Proto-Germanic had six cases, three genders, three numbers, three moods (indicative, subjunctive (PIE optative), imperative), and two voices (active and passive (PIE middle)). This is quite similar to the state of Latin, Greek, and Middle Indic of c. AD 200.

Nouns and adjectives were declined in (at least) six cases: vocative, nominative, accusative, dative, instrumental, genitive. The locative case had merged into the dative case, and the ablative may have merged with either the genitive, dative or instrumental cases. However, sparse remnants of the earlier locative and ablative cases are visible in a few pronominal and adverbial forms. Pronouns were declined similarly, although without a separate vocative form. The instrumental and vocative can be reconstructed only in the singular; the instrumental survives only in the West Germanic languages, and the vocative only in Gothic.

Verbs and pronouns had three numbers: singular, dual, and plural. Although the pronominal dual survived into all the oldest languages, the verbal dual survived only into Gothic, and the (presumed) nominal and adjectival dual forms were lost before the oldest records. As in the Italic languages, it may have been lost before Proto-Germanic became a different branch at all.

Consonant and vowel alternations

Several sound changes occurred in the history of Proto-Germanic that were triggered only in some environments but not in others. Some of these were grammaticalised while others were still triggered by phonetic rules and were partially allophonic or surface filters.

Probably the most far-reaching alternation was between [*f, *þ, *s, *h, *hw] and [*b, *d, *z, *g, *gw], the voiceless and voiced fricatives, known as Grammatischer Wechsel and triggered by the earlier operation of Verner's law. It was found in various environments:

  • In the person-and-number endings of verbs, which were voiceless in weak verbs and voiced in strong verbs.
  • Between different grades of strong verbs. The voiceless alternants appeared in the present and past singular indicative, the voiced alternants in the remaining past tense forms.
  • Between strong verbs (voiceless) and causative verbs derived from them (voiced).
  • Between verbs and derived nouns.

------------------------------------------------------------

#### [SET EXERCISE]
In the Proto-Germanic passage, which case had the locative case merged into? The listing is unrelated to the Proto-Germanic passage.

------------------------------------------------------------

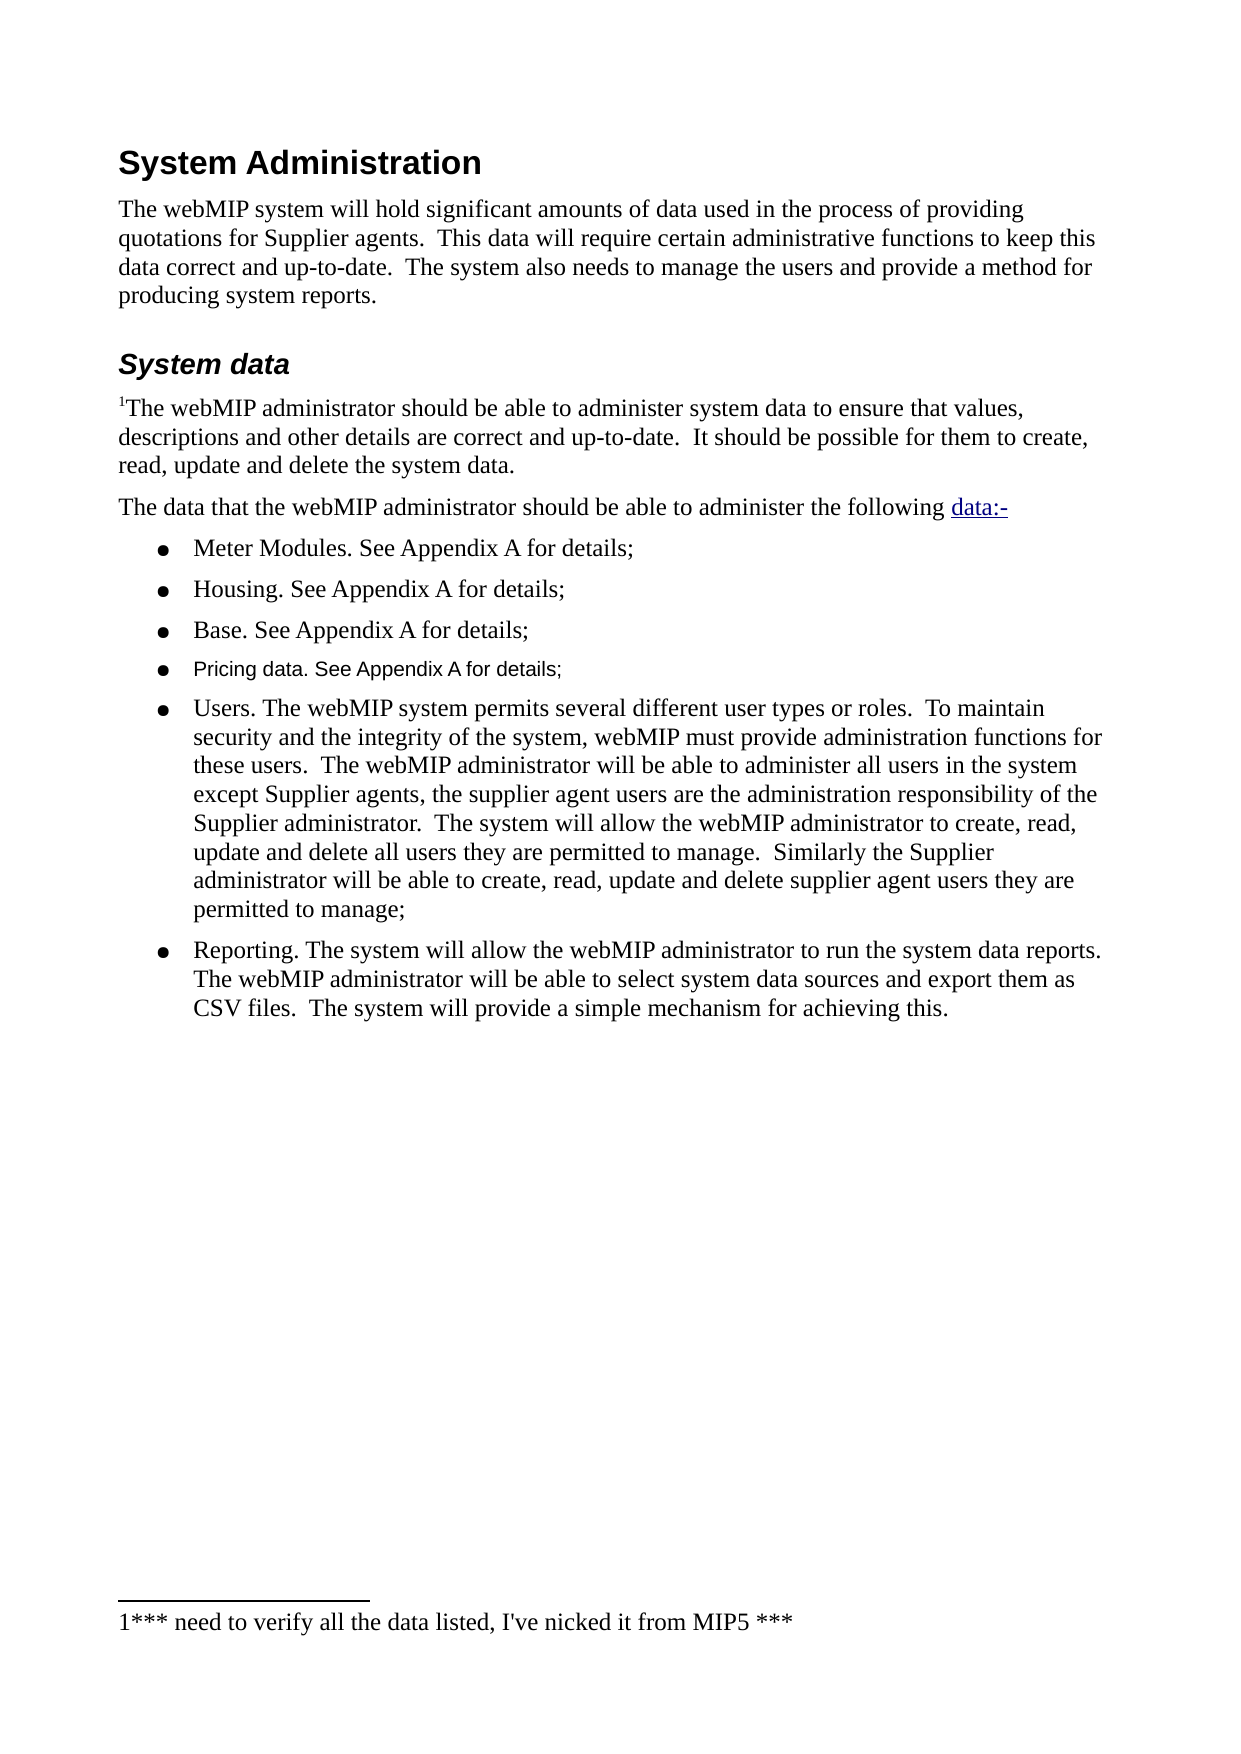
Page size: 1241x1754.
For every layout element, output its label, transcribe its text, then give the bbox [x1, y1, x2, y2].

list Reporting. The system will allow the webMIP administrator to run the system data reports. The webMIP administrator will be able to select system data sources and export them as CSV files. The system will provide a simple mechanism for achieving this. [156, 936, 1122, 1022]
list Pricing data. See Appendix A for details; [156, 657, 1122, 681]
text The webMIP system will hold significant amounts of data used in the process of providing quotations for Supplier agents. This data will require certain administrative functions to keep this data correct and up-to-date. The system also needs to manage the users and provide a method for producing system reports. [118, 194, 1122, 309]
text *** need to verify all the data listed, I've nicked it from MIP5 *** [118, 1607, 1122, 1636]
text The data that the webMIP administrator should be able to administer the following data:- [118, 492, 1122, 520]
subtitle System data [118, 347, 1122, 380]
list Users. The webMIP system permits several different user types or roles. To maintain security and the integrity of the system, webMIP must provide administration functions for these users. The webMIP administrator will be able to administer all users in the system except Supplier agents, the supplier agent users are the administration responsibility of the Supplier administrator. The system will allow the webMIP administrator to create, read, update and delete all users they are permitted to manage. Similarly the Supplier administrator will be able to create, read, update and delete supplier agent users they are permitted to manage; [156, 693, 1122, 923]
list Meter Modules. See Appendix A for details; [156, 533, 1122, 562]
list Housing. See Appendix A for details; [156, 574, 1122, 603]
subtitle System Administration [118, 143, 1122, 182]
text The webMIP administrator should be able to administer system data to ensure that values, descriptions and other details are correct and up-to-date. It should be possible for them to create, read, update and delete the system data. [118, 393, 1122, 479]
list Base. See Appendix A for details; [156, 615, 1122, 644]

------------------------------------------------------------

#### [SOLVED EXERCISE]
The dative case.